## About this task
Pick out the lines below that include the string "registered".

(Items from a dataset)
^^^^^^^^
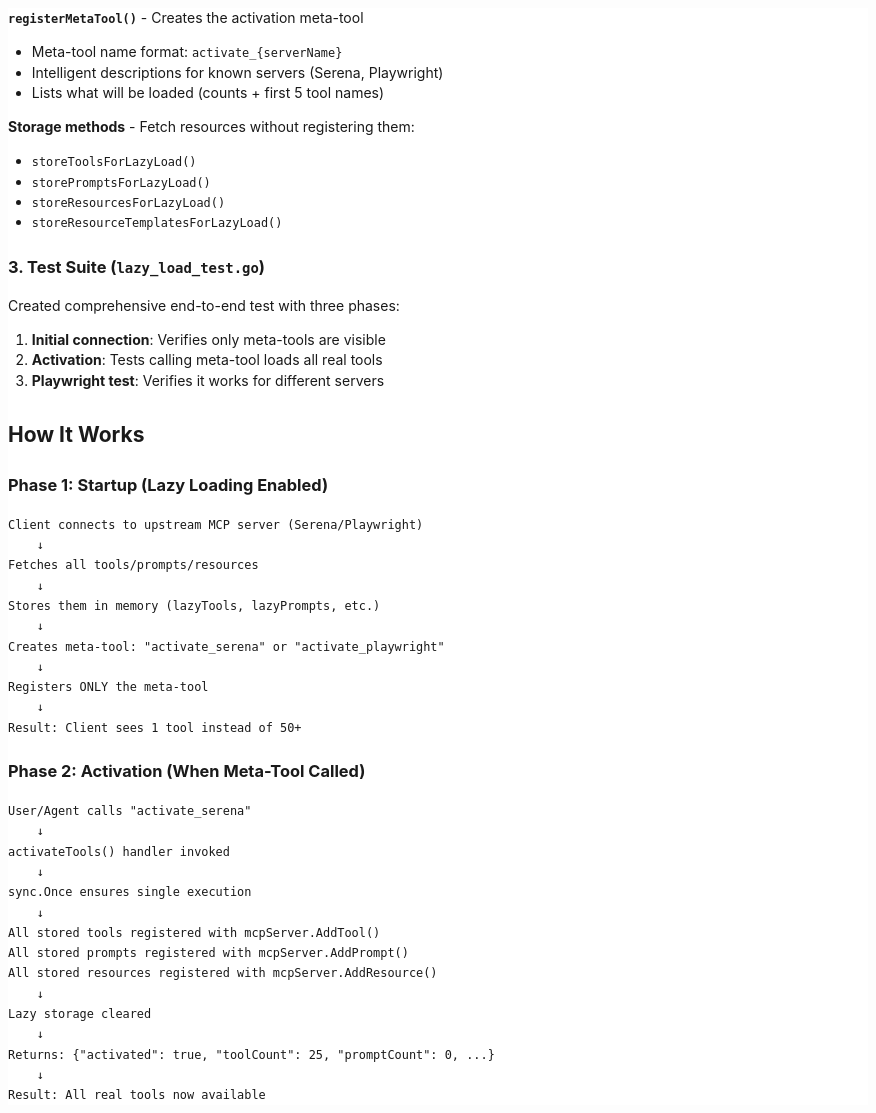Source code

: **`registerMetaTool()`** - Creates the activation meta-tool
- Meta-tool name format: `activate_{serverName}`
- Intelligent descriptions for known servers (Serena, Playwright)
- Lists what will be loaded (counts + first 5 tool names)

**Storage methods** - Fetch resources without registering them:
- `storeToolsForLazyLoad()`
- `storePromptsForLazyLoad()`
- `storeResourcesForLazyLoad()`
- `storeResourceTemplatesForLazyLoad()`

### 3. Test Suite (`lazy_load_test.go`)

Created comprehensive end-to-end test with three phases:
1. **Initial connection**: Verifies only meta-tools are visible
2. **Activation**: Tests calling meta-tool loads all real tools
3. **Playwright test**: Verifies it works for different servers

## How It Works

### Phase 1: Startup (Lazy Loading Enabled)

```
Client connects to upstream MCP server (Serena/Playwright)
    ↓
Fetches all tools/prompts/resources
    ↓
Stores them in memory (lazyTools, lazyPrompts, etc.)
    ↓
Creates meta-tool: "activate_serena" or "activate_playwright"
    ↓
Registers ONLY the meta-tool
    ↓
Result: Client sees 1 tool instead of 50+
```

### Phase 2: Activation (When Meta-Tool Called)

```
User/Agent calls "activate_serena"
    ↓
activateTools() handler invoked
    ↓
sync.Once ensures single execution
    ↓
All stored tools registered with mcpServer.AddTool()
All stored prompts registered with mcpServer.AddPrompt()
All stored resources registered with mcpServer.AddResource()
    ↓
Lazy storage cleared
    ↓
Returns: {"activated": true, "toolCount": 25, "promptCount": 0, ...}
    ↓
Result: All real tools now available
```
^^^^^^^^
## Output for this task
All stored tools registered with mcpServer.AddTool()
All stored prompts registered with mcpServer.AddPrompt()
All stored resources registered with mcpServer.AddResource()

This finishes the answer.